Peter Roberts on regeneration’s skills gap



A report out this month reveals that labour shortages could grow so fast that within five years there will not be enough skilled professionals to deliver sustainable communities.

By 2012, the Academy for Sustainable Communities (ASC) study Mind the Skills Gap predicts that regeneration professionals will be 73% understaffed. Meanwhile, the South-east will suffer a 29% shortage of people qualified to work in creating a sustainable community. Despite progress in this field, the report shows that the shortage is getting worse.
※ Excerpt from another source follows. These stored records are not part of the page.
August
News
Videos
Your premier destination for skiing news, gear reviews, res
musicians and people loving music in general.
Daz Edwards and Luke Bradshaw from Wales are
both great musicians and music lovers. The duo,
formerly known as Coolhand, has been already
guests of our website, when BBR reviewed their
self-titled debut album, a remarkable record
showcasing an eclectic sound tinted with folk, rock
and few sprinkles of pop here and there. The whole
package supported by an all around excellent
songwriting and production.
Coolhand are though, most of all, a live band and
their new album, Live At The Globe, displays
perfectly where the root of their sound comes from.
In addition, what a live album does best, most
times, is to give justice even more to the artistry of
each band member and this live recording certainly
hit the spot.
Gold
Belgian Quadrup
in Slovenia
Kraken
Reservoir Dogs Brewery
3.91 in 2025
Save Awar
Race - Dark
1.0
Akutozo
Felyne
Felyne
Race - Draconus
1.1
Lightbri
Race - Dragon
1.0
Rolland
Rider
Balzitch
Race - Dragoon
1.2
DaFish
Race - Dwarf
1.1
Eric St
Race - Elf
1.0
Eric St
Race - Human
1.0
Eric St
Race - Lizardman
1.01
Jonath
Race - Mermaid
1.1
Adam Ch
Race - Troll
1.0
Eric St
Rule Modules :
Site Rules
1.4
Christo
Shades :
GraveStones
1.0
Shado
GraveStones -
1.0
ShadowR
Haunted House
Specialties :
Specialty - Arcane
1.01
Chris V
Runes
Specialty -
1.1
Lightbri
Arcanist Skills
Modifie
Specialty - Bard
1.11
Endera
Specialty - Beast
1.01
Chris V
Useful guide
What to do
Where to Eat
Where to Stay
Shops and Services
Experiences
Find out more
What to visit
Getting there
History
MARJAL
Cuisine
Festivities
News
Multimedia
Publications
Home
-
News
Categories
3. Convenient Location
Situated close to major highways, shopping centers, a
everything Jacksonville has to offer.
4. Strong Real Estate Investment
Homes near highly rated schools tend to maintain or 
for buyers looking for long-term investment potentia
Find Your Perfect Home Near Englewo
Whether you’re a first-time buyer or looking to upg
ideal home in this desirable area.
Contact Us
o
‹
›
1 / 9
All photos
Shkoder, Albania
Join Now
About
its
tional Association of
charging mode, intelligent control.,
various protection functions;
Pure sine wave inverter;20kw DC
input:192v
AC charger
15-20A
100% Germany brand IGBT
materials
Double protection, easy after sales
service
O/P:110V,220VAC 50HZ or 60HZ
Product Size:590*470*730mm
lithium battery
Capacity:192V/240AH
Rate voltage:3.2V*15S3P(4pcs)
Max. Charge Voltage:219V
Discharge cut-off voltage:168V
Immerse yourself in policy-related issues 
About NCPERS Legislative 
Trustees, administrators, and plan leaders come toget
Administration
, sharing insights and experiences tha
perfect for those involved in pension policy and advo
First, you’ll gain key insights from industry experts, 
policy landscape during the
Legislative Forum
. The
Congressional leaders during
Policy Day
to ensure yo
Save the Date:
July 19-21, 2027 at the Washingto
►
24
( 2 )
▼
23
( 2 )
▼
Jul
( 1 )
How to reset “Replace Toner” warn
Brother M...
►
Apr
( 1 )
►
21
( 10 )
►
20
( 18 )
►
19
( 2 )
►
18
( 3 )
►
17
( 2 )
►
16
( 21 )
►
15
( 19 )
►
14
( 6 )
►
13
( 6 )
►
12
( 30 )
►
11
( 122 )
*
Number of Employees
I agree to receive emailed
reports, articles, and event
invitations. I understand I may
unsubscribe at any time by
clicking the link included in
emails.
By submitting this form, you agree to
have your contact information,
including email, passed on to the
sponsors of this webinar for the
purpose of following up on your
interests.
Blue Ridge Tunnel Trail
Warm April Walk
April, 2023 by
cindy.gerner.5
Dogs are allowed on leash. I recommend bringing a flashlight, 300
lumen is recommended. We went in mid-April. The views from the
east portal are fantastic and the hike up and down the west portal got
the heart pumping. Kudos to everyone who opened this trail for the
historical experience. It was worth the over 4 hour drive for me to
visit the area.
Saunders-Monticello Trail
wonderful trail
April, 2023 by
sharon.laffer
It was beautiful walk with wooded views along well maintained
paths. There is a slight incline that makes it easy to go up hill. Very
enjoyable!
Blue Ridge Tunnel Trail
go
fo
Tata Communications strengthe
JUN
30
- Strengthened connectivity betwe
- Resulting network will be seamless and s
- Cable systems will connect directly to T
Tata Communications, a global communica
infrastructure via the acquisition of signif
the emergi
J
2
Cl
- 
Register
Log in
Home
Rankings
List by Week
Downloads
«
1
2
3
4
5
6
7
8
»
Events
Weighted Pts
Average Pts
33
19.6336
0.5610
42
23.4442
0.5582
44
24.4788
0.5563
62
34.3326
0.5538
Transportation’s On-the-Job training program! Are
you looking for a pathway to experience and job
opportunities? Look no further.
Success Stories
But Professor Peter Roberts, chair of the ASC, argues the situation is not as bad as it seems.

Why does the country suffer such a major skills gap?

Demography is against us at the moment as the sustainable communities professions suffer from an ageing population. In the 1980s, local authorities took a battering and subsequently nobody wanted to work there. Now we've got a missing generation. As the older people leave the profession, there is no-one to fill their place.

Is it still difficult to recruit?

There is an historic image problem that doesn't easily go away. However, we are actively involved with people at all levels of the education system from 12 year olds to post-graduate level.

So why is there still such a huge skills gap?

This isn’t something where you can just phone up Superman and it will be sorted out. It takes a long time to develop and recruit for a post-graduate course and we are making sure we respond to the right issues. The key is to equip people with more generic skills, what we call greater common connectors, so that if there is an over supply in one sector, they can re-train more readily and plug a gap.

How can the public sector stop private companies from poaching the best people?

At the ASC we can't direct people to work in the public, private or voluntary sector – we just have to make sure there are sufficient people in total. There is great mythology that there is one-way traffic to the private sector but there isn’t. The report acts as a reality check but we are making great inroads on this issue. We just can’t take our eye off the ball.